Dans un entretien accordé à La Gazette des Comores, le chercheur Haddad Salim Djabir, directeur régional du CNDRS à Mohéli, revient sur l’évolution du système éducatif comorien depuis les années 1990. Il appelle à une refonte en profondeur de l’école, pour qu’elle forme des citoyens capables de transformer la société et répondre aux défis du développement durable.
Question : Que peut-on retenir de l’expérience sociale de la scolarisation aux Comores depuis les années 1990 ?
Haddad Salim Djabir : Il faut d’abord souligner l’impact significatif qu’ont eu les investissements du Fonds d’Appui au Développement Communautaire (FADC) dans les années 1990. Ces investissements ont fortement contribué à la scolarisation en milieu rural, en rapprochant l’école des communautés. Cette dynamique a favorisé une interaction enrichissante entre l’école et la société, avec un effet notable sur la scolarisation des filles. Plus tard, le Projet d’Appui au Secteur de l’Éducation (PASEC) est venu consolider les acquis du FADC, nous permettant de dépasser les 100% de taux brut de scolarisation au primaire. Toutefois, cette expansion quantitative pose aujourd’hui la question de la qualité de l’enseignement dispensé.
Question : Vous parlez d’une demande sociale en pleine croissance. Quelles en sont les implications ?
H.S.D : La demande sociale pour l’éducation ne cesse de croître aux Comores. Cela témoigne d’une prise de conscience de l’importance de l’école dans le développement. Mais cette croissance rapide doit être accompagnée d’un questionnement profond sur les investissements éducatifs et leur efficacité. L’éducation de qualité ne doit pas être sacrifiée au profit de la seule massification. C’est pourquoi il est crucial de mieux articuler nos efforts éducatifs avec les résultats de la recherche scientifique.
Question : Quels sont, selon vous, les défis majeurs à relever aujourd’hui dans le système éducatif comorien ?
H.S.D : Plusieurs défis se posent. Il faut notamment repenser la gestion des ressources humaines dans le secteur de l’éducation. Les conditions de travail des enseignants, la formation initiale et continue, mais aussi la motivation professionnelle, doivent être examinées de près. Il ne suffit plus de faire une auto-évaluation du système ; il faut des diagnostics objectifs, ancrés dans la réalité du terrain. C’est à cette condition que nous pourrons bâtir une scolarisation tournée vers l’avenir.
Question : Quelles perspectives proposez-vous pour l’avenir de l’école comorienne ?

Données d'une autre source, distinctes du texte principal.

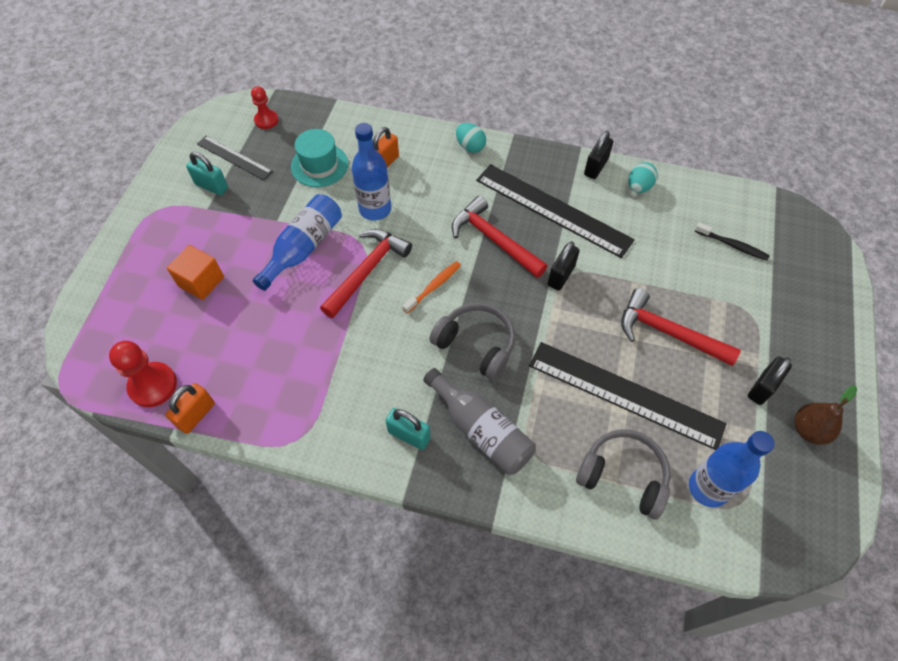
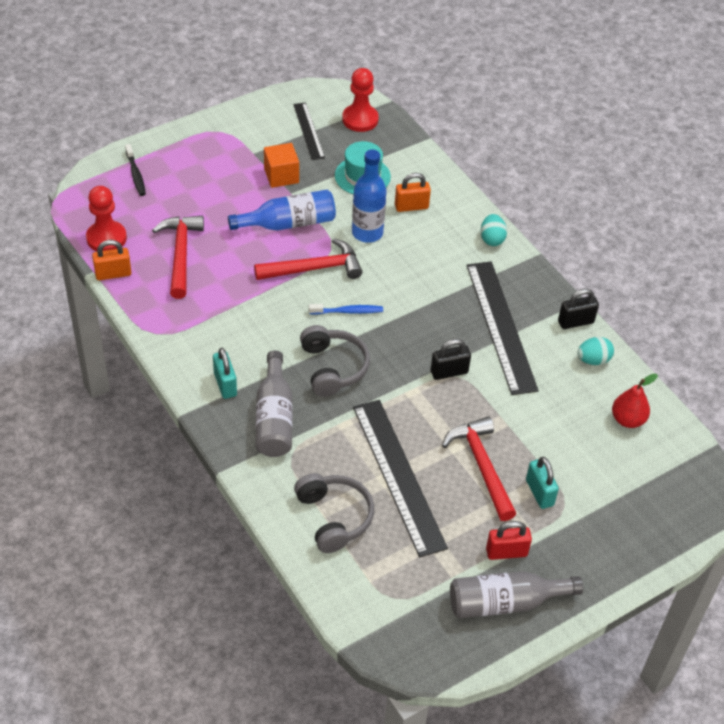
camera: 40 degrees right, 10 degrees down
(201, 281) = (199, 197): orange cube -> orange cube (281, 176)
(211, 186) = (272, 140): turquoise padlock -> turquoise padlock (539, 493)
(266, 120) = (360, 119): red pawn -> red pawn, size x1.56
(433, 287) = (348, 311): orange toothbrush -> blue toothbrush
(494, 240) = (429, 314): red hammer -> red hammer (180, 254)
(708, 488) = (383, 571): blue bottle -> none
(710, 214) = (627, 420): none -> red pear
(732, 245) = (615, 453): black toothbrush -> black toothbrush (135, 174)
(762, 388) = (506, 552): black padlock -> red padlock
(808, 430) = (505, 602): brown pear -> grey bottle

H.S.D : L’expérience sociale de la scolarisation aux Comores doit nous permettre de mieux orienter nos politiques éducatives. Il est temps de recadrer les objectifs et les pratiques scolaires, en visant une éducation intégrée, de qualité. Il faut sortir d’une logique quantitative pour aller vers un enseignement capable de répondre aux enjeux du développement durable et à la digitalisation mondiale. L’école doit former des citoyens dotés de compétences utiles, capables d’impulser un véritable changement de société. Cela implique des investissements éducatifs cohérents, portés par l’État comorien, avec l’appui de ses partenaires internationaux.
Question : Vous insistez sur le lien entre éducation et transformation socio-économique. Pourriez-vous préciser ?
H.S.D : Absolument. L’éducation ne doit pas seulement transmettre des connaissances ; elle doit préparer les élèves à devenir des acteurs du changement. Il s’agit de développer des esprits critiques, créatifs, ouverts à l’innovation scientifique. La scolarisation doit donc être pensée comme un levier de transformation socio-économique. C’est dans cette optique que les interventions des partenaires techniques et financiers devraient s’inscrire, pour renforcer la finalité éducative portée par l’État comorien.